#### Brief
Reproduce all of the data, making sure that no line differs from the original.

*** Source data Section Begins ***

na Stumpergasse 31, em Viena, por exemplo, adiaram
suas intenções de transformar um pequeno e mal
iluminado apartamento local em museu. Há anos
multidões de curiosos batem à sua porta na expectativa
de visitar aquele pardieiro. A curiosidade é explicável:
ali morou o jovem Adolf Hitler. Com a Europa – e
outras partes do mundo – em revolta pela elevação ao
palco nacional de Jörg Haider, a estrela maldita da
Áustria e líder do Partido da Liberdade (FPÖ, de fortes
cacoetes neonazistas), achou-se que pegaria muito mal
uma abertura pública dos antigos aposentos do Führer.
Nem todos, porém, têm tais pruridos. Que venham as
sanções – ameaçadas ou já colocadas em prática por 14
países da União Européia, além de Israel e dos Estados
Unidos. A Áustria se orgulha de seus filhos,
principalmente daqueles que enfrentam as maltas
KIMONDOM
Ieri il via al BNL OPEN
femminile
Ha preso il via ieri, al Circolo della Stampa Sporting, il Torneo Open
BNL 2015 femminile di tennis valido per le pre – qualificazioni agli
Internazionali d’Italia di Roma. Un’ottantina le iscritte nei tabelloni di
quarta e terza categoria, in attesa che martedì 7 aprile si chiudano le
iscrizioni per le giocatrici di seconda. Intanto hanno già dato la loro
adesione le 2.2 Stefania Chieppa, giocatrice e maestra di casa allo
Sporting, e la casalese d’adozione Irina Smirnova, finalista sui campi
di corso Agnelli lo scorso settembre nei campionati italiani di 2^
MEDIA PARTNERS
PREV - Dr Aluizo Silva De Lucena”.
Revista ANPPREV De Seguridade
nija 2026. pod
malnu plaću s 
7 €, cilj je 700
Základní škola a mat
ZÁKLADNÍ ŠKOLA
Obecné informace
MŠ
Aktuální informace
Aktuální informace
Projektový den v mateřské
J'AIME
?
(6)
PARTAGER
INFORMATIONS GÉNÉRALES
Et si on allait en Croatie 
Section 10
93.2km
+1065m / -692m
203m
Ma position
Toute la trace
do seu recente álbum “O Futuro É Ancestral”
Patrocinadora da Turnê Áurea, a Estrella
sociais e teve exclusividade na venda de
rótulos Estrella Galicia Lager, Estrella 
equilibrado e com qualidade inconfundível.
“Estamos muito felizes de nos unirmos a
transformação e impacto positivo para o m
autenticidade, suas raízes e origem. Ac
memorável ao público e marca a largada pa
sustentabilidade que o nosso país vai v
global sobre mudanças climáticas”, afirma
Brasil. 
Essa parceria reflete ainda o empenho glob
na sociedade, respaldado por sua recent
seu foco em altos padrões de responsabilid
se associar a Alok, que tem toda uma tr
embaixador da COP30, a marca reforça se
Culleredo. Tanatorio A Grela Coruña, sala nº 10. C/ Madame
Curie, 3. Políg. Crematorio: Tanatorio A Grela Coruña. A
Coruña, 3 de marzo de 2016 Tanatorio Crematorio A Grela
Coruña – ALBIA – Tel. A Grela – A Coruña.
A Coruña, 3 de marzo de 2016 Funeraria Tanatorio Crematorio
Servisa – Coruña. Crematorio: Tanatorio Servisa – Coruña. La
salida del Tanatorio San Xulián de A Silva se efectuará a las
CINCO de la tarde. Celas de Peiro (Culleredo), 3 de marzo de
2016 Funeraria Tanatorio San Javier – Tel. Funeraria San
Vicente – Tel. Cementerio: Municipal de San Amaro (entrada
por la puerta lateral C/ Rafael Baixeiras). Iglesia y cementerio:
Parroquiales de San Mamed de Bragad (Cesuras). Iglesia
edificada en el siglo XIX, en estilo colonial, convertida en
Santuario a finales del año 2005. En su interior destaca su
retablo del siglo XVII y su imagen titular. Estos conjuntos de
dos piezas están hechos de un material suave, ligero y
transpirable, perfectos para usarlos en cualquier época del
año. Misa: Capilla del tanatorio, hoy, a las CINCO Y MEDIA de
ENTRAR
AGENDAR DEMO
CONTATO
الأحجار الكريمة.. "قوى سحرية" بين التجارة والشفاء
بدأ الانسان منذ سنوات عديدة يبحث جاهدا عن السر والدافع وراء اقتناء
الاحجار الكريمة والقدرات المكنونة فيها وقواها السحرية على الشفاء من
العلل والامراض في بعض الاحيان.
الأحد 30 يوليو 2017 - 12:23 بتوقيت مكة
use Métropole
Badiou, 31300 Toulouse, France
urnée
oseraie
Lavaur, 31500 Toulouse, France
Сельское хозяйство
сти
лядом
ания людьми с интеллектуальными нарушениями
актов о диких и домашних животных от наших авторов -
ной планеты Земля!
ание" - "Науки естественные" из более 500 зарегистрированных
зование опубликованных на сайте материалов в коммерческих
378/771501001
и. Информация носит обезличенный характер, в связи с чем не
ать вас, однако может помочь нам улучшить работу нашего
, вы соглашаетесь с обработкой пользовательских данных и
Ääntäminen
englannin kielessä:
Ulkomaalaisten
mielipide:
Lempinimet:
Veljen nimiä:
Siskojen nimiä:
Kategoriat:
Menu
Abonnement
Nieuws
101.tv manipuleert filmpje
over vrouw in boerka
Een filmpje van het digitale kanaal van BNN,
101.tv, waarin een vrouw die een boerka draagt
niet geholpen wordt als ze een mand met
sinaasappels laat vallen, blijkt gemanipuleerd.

*** Source data Section Ends ***

#### Solved exercise
na Stumpergasse 31, em Viena, por exemplo, adiaram
suas intenções de transformar um pequeno e mal
iluminado apartamento local em museu. Há anos
multidões de curiosos batem à sua porta na expectativa
de visitar aquele pardieiro. A curiosidade é explicável:
ali morou o jovem Adolf Hitler. Com a Europa – e
outras partes do mundo – em revolta pela elevação ao
palco nacional de Jörg Haider, a estrela maldita da
Áustria e líder do Partido da Liberdade (FPÖ, de fortes
cacoetes neonazistas), achou-se que pegaria muito mal
uma abertura pública dos antigos aposentos do Führer.
Nem todos, porém, têm tais pruridos. Que venham as
sanções – ameaçadas ou já colocadas em prática por 14
países da União Européia, além de Israel e dos Estados
Unidos. A Áustria se orgulha de seus filhos,
principalmente daqueles que enfrentam as maltas
KIMONDOM
Ieri il via al BNL OPEN
femminile
Ha preso il via ieri, al Circolo della Stampa Sporting, il Torneo Open
BNL 2015 femminile di tennis valido per le pre – qualificazioni agli
Internazionali d’Italia di Roma. Un’ottantina le iscritte nei tabelloni di
quarta e terza categoria, in attesa che martedì 7 aprile si chiudano le
iscrizioni per le giocatrici di seconda. Intanto hanno già dato la loro
adesione le 2.2 Stefania Chieppa, giocatrice e maestra di casa allo
Sporting, e la casalese d’adozione Irina Smirnova, finalista sui campi
di corso Agnelli lo scorso settembre nei campionati italiani di 2^
MEDIA PARTNERS
PREV - Dr Aluizo Silva De Lucena”.
Revista ANPPREV De Seguridade
nija 2026. pod
malnu plaću s 
7 €, cilj je 700
Základní škola a mat
ZÁKLADNÍ ŠKOLA
Obecné informace
MŠ
Aktuální informace
Aktuální informace
Projektový den v mateřské
J'AIME
?
(6)
PARTAGER
INFORMATIONS GÉNÉRALES
Et si on allait en Croatie 
Section 10
93.2km
+1065m / -692m
203m
Ma position
Toute la trace
do seu recente álbum “O Futuro É Ancestral”
Patrocinadora da Turnê Áurea, a Estrella
sociais e teve exclusividade na venda de
rótulos Estrella Galicia Lager, Estrella 
equilibrado e com qualidade inconfundível.
“Estamos muito felizes de nos unirmos a
transformação e impacto positivo para o m
autenticidade, suas raízes e origem. Ac
memorável ao público e marca a largada pa
sustentabilidade que o nosso país vai v
global sobre mudanças climáticas”, afirma
Brasil. 
Essa parceria reflete ainda o empenho glob
na sociedade, respaldado por sua recent
seu foco em altos padrões de responsabilid
se associar a Alok, que tem toda uma tr
embaixador da COP30, a marca reforça se
Culleredo. Tanatorio A Grela Coruña, sala nº 10. C/ Madame
Curie, 3. Políg. Crematorio: Tanatorio A Grela Coruña. A
Coruña, 3 de marzo de 2016 Tanatorio Crematorio A Grela
Coruña – ALBIA – Tel. A Grela – A Coruña.
A Coruña, 3 de marzo de 2016 Funeraria Tanatorio Crematorio
Servisa – Coruña. Crematorio: Tanatorio Servisa – Coruña. La
salida del Tanatorio San Xulián de A Silva se efectuará a las
CINCO de la tarde. Celas de Peiro (Culleredo), 3 de marzo de
2016 Funeraria Tanatorio San Javier – Tel. Funeraria San
Vicente – Tel. Cementerio: Municipal de San Amaro (entrada
por la puerta lateral C/ Rafael Baixeiras). Iglesia y cementerio:
Parroquiales de San Mamed de Bragad (Cesuras). Iglesia
edificada en el siglo XIX, en estilo colonial, convertida en
Santuario a finales del año 2005. En su interior destaca su
retablo del siglo XVII y su imagen titular. Estos conjuntos de
dos piezas están hechos de un material suave, ligero y
transpirable, perfectos para usarlos en cualquier época del
año. Misa: Capilla del tanatorio, hoy, a las CINCO Y MEDIA de
ENTRAR
AGENDAR DEMO
CONTATO
الأحجار الكريمة.. "قوى سحرية" بين التجارة والشفاء
بدأ الانسان منذ سنوات عديدة يبحث جاهدا عن السر والدافع وراء اقتناء
الاحجار الكريمة والقدرات المكنونة فيها وقواها السحرية على الشفاء من
العلل والامراض في بعض الاحيان.
الأحد 30 يوليو 2017 - 12:23 بتوقيت مكة
use Métropole
Badiou, 31300 Toulouse, France
urnée
oseraie
Lavaur, 31500 Toulouse, France
Сельское хозяйство
сти
лядом
ания людьми с интеллектуальными нарушениями
актов о диких и домашних животных от наших авторов -
ной планеты Земля!
ание" - "Науки естественные" из более 500 зарегистрированных
зование опубликованных на сайте материалов в коммерческих
378/771501001
и. Информация носит обезличенный характер, в связи с чем не
ать вас, однако может помочь нам улучшить работу нашего
, вы соглашаетесь с обработкой пользовательских данных и
Ääntäminen
englannin kielessä:
Ulkomaalaisten
mielipide:
Lempinimet:
Veljen nimiä:
Siskojen nimiä:
Kategoriat:
Menu
Abonnement
Nieuws
101.tv manipuleert filmpje
over vrouw in boerka
Een filmpje van het digitale kanaal van BNN,
101.tv, waarin een vrouw die een boerka draagt
niet geholpen wordt als ze een mand met
sinaasappels laat vallen, blijkt gemanipuleerd.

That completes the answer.